Monday, 23 March 2015

CULTURE, CONFLICT & COMMUNICATION connections

CONFLICT is unavoidable when many people live under a same roof and CULTURE embedded in every conflict because conflicts arise in human relationships. Culture is an essential part of conflict and conflict resolution. It is powerful and it often unconscious, influencing conflict and attempts to resolve conflict in imperceptible ways. When differences surface in families, organisations, or communities, culture is always present, shaping perceptions, attitudes, behaviours, and outcomes. 

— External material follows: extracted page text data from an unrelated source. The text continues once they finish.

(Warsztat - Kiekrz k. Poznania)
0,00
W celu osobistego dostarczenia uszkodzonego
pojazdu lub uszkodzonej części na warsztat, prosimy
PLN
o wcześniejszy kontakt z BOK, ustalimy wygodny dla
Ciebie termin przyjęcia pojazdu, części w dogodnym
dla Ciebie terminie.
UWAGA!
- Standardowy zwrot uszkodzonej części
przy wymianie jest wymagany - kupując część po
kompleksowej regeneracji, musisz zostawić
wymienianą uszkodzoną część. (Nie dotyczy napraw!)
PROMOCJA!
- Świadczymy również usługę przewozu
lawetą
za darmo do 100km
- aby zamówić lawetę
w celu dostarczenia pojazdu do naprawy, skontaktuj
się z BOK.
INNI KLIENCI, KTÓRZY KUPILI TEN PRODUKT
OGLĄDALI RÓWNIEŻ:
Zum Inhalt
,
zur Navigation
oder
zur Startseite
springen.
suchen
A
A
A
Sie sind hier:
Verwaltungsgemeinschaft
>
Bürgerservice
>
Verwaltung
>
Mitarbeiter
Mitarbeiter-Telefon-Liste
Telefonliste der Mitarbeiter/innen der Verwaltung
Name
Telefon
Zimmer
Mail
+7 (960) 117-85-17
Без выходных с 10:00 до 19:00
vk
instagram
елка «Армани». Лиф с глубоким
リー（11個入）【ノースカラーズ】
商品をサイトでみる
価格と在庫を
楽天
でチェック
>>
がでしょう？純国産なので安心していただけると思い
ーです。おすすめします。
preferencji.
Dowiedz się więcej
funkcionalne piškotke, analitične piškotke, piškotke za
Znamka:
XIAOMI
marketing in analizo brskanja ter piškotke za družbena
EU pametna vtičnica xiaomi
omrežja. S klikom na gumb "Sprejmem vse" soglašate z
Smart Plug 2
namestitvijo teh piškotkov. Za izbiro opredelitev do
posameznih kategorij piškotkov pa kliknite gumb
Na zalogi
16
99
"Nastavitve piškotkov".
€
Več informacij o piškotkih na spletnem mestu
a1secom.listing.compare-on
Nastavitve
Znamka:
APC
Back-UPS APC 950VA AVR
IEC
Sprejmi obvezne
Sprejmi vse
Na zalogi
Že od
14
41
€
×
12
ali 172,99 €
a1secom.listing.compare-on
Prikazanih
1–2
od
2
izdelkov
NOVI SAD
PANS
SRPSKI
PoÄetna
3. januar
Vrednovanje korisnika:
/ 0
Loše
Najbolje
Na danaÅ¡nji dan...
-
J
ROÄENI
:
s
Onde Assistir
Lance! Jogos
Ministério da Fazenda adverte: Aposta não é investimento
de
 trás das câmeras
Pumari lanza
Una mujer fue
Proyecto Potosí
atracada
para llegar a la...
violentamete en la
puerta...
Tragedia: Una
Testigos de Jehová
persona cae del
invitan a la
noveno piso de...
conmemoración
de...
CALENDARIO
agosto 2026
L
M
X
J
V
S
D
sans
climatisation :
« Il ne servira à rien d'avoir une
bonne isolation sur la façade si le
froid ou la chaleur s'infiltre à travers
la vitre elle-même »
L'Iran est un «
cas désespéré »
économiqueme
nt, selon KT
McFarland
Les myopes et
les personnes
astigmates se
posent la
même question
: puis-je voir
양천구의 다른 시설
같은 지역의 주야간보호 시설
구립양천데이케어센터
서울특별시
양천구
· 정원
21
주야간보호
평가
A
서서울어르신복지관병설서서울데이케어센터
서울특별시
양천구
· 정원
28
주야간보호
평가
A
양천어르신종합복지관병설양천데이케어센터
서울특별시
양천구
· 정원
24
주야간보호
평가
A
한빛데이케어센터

Given culture's important role in conflicts, what should be done to keep it in mind and include it in response plans? Cultures may act like temperamental children: complicated, elusive, and difficult to predict. Unless we develop comfort with culture as an integral part of conflict, we may find ourselves tangled in its net of complexity, limited by our own cultural lenses. Cultural fluency is a key tool for disentangling and managing multilayered, cultural conflicts.

Cultural fluency means familiarity with cultures: their natures, how they work, and ways they intertwine with our relationships in times of conflict and harmony. Cultural fluency means awareness of several dimensions of culture, including
  • COMMUNICATION,
  • Ways of naming, framing, and taming conflict,
  • Approaches to meaning making,
  • Identities and roles
Conclusion
There is no one-size-fits-all approach to conflict resolution, since culture is always a factor. Cultural fluency is therefore a core competency for those who intervene in conflicts or simply want to function more effectively in their own lives and situations. Cultural fluency involves recognising and acting respectfully from the knowledge that communication, ways of naming, framing, and taming conflict, approaches to meaning-making, and identities and roles vary across cultures.